Which ever shade of politics revs you up, there is little on offer from the political parties specifically for motorcyclists in this federal election.
MotorbikeWriter does not support any one politician or party, so we approached them all, asking for their motorcycle-specific policies as we have done in previous federal elections.
This time we only received responses from the Liberals, Nationals and Liberal Democrats.
Electric vehicles have sparked some debate in this election.
The Coalition believes electric vehicles will make up 25-50% of new passenger vehicles by 2030, Labor wants a target of 50% and the Greens have called for 100%.
No matter what targets our parties set, it is largely out of their hands.
We no longer have a car industry and the imports will be determined by foreign car companies who will probably reach those targets anyway. For example, Sweden will not be making any internal combustion vehicles by 2030.
No party makes any mention of electric motorcycles in their election policies.

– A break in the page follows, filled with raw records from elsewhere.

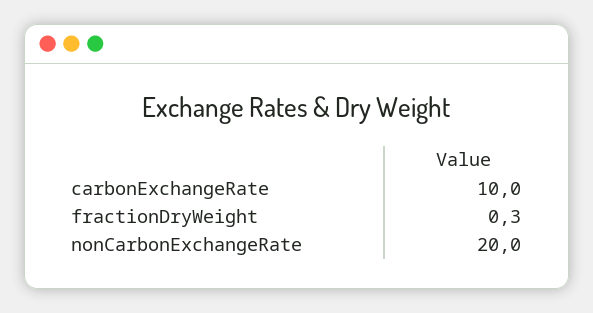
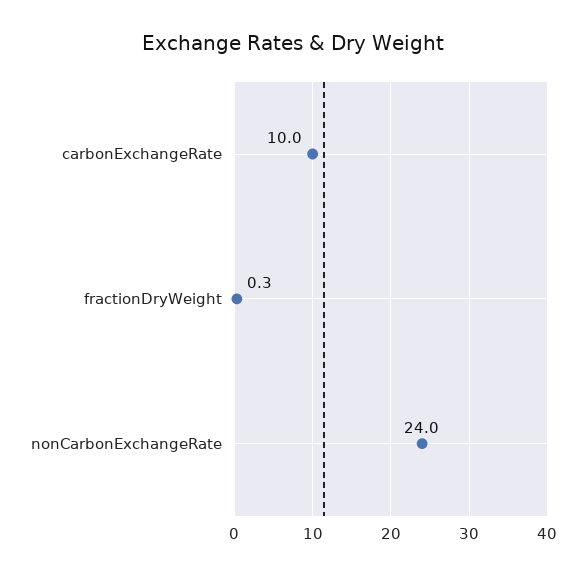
  {
    "carbonExchangeRate": 10,
    "fractionDryWeight": 0.3,
-   "nonCarbonExchangeRate": 20
+   "nonCarbonExchangeRate": 24
  }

While Labor didn’t reply, we note that their Transport Minister Anthony Albanese has long been a strong supporter of motorcycles and scooters.
He has said that attracting more riders as commuters would ease traffic congestion and reduce the pressure on public transport and road infrastructure.
Now, Senator Duncan Spender has taken David’s place.
“The Liberal Democrats believe those who choose to use motorcycles and scooters should not be discouraged by government policies,” he says.
“The use of motorcycles and scooters is a matter of individual choice. So long as nobody else is likely to be harmed, the government has no right to interfere in personal choices.
“Riding motorcycles and scooters eases traffic congestion, produces less emissions and is often a more economical choice. Unfortunately, not only are motorcyclists and scooter riders invisible to many car drivers, they are also largely invisible to governments of both persuasions. The National Road Safety Strategy has repeatedly failed to closely examine motorcycle issues, despite motorcyclists being at greater risk of being killed or seriously injured compared to occupants of other vehicles.
“While the government acknowledges that the number of motorcyclists are growing, governments turn to increased prohibition and regulation instead of encouraging and enhancing the trend. Road rules, parking provisions and infrastructure should facilitate motorcycling, not inhibit it.”
Senator Spender says the National Road Safety Strategy to increase licensing requirements would increase red tape.
“There are numerous barriers to the establishment of rider training courses, not only barriers faced by small businesses anywhere in Australia but also specific barriers relating to issues such as liability,” he says.
“As a result there is a shortage of accessible, affordable rider training courses.”
The Lib Dems have also launched a Support Sensible Speed Limits campaign which recognises that limits “tend to be set using an over-cautious approach instead of a balanced and democratic one”.
“This campaign also calls for an end to revenue raising and an increase of speed limits on motorways such as the Hume Highway in NSW,” he says.
Vote early, vote often, so they say! Well, you can vote early, but you can only vote once.
Just because Saturday is election day doesn’t mean you have to miss out on a weekend ride.
About one-third of the eligible voters will already have voted by election day, up from about 8% in 2007 and 22% in 2016.
Voters previously needed a valid excuse to cast a pre-poll vote, but now the only question you they ask is whether you have already voted in this election.